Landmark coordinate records
---
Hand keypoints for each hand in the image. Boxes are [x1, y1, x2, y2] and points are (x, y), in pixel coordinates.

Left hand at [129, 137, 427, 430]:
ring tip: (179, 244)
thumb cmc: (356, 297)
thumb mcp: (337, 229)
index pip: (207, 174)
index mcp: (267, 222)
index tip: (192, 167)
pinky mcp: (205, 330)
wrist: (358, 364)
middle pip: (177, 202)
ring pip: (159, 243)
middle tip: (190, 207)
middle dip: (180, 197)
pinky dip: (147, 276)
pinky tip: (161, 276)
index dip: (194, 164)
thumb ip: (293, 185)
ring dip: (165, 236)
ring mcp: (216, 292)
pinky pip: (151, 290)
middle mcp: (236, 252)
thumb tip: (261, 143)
---
◆ REQUIRED WORK ◆
Nothing in the data should be altered; please repeat it exactly.

◆ SOLUTION ◆
Hand keypoints for each hand in the image. Boxes are [x1, y1, x2, y2] and points are (x, y), in pixel coordinates.

Left hand at [129, 137, 427, 430]:
ring tip: (179, 244)
thumb cmc: (356, 297)
thumb mcp: (337, 229)
index pip: (207, 174)
index mcp: (267, 222)
index tip: (192, 167)
pinky mcp: (205, 330)
wrist: (358, 364)
middle pip: (177, 202)
ring pip: (159, 243)
middle tip: (190, 207)
middle dip: (180, 197)
pinky dip: (147, 276)
pinky tip: (161, 276)
index dip: (194, 164)
thumb ip: (293, 185)
ring dip: (165, 236)
ring mcp: (216, 292)
pinky pip: (151, 290)
middle mcp: (236, 252)
thumb tip: (261, 143)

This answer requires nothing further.